La Tunisie est pour tous les Tunisiens et elle restera au-dessus de tout. «Il n’y a pas une logique de majorité qui gouverne et de minorité qui critique. Nous représentons le peuple, nous devons défendre ses intérêts», a estimé le médecin. Car, selon lui, la Tunisie passe par une période critique et cela exige de toutes les forces de se rassembler. «Nous devons savoir comment nous allons faire pour nous en sortir. Si nous voulons défendre le peuple qui nous a donné sa confiance», a-t-il expliqué. Et d’interpeller les leaders des autres formations pour leur rappeler leur responsabilité historique. «Nous tenons plus que jamais aux acquis sociaux, aux libertés et au statut de la femme. Nous tenons à les renforcer. La dignité revendiquée par le peuple sera dans la constitution d’une manière ou d’une autre. Nous devons défendre les pauvres, et améliorer leur niveau social. Rien de tout cela ne serait fait sans la sécurité, primordiale pour faire tourner la roue de l’économie, avoir la confiance des investisseurs d’ici et de l’étranger», a-t-il rappelé. «Il ne faut pas oublier que c’est la première fois que le peuple veut et qu’il a eu gain de cause. Il a réalisé ce qu’il a voulu. Pour la première fois, la voix du peuple est sortie des urnes sans falsification. Mettons notre pays sur les rails de la modernisation et de la démocratie. Ceci est un appel à tout le monde pour consolider ce projet. Nous devons concrétiser le changement. Nous devons être tous ensemble».

La Tunisie peut être musulmane et moderniste

A ceux qui ont proposé que le gouvernement soit confié à des technocrates, M. Ben Jâafar a répondu : «Dans les partis, il y a des militants technocrates capables de diriger le pays. Notre présence dans le gouvernement nous donnera la possibilité d’initier le changement et de contrôler les pratiques de quelques partis», a-t-il lancé. Car, selon lui, il ne faut pas perdre du temps à se chamailler. «La force ne réside pas dans le nombre des sièges que nous contrôlons. Nous avons besoin de tout le monde pour rebâtir la Tunisie. Et pas la peine de jeter de l’huile sur les feux. Il s’agit d’une épreuve difficile. Le monde nous regarde et nous devons montrer que la Tunisie peut être à la fois musulmane, démocrate et moderniste», a-t-il rassuré.

Evoquant Ennahdha, parti que certains accusent de double langage, le secrétaire général d’Ettakatol a dit que ses leaders tiennent un discours modéré et cohérent.

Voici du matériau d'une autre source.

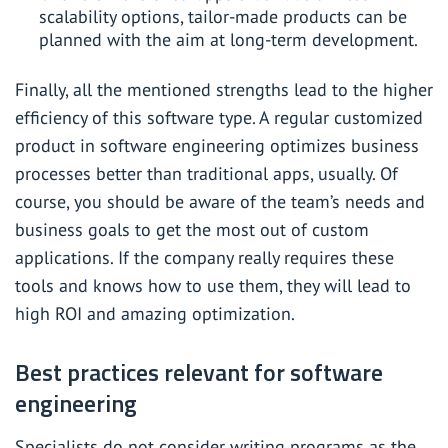
scalability options, tailor-made products can be
planned with the aim at long-term development.
Finally, all the mentioned strengths lead to the higher
efficiency of this software type. A regular customized
product in software engineering optimizes business
processes better than traditional apps, usually. Of
course, you should be aware of the team’s needs and
business goals to get the most out of custom
applications. If the company really requires these
tools and knows how to use them, they will lead to
high ROI and amazing optimization.
Best practices relevant for software
engineering
Specialists do not consider writing programs as the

Ils doivent maintenant le mettre en pratique. «Nous allons voir comment ils vont se comporter dans les discussions à propos de la constituante. Mais arrêtons les discours de division, qui opposent croyants et athées. Partout dans le monde, il existe des courants sociaux, libéraux ou conservateurs et c’est ça la démocratie. Mais la campagne électorale est finie. Nous devons nous tourner vers un gouvernement d’intérêt national. Ni fronts ni pôles ni coalitions qui s’affrontent. Notre but est le rassemblement. Pour ceux qui ont perdu, c’est normal, c’est comme dans un match de foot ou de compétition sportive, on a perdu, on avale la pilule, on passe à l’analyse, puis on avance et ce n’est pas la fin du monde», a-t-il plaidé.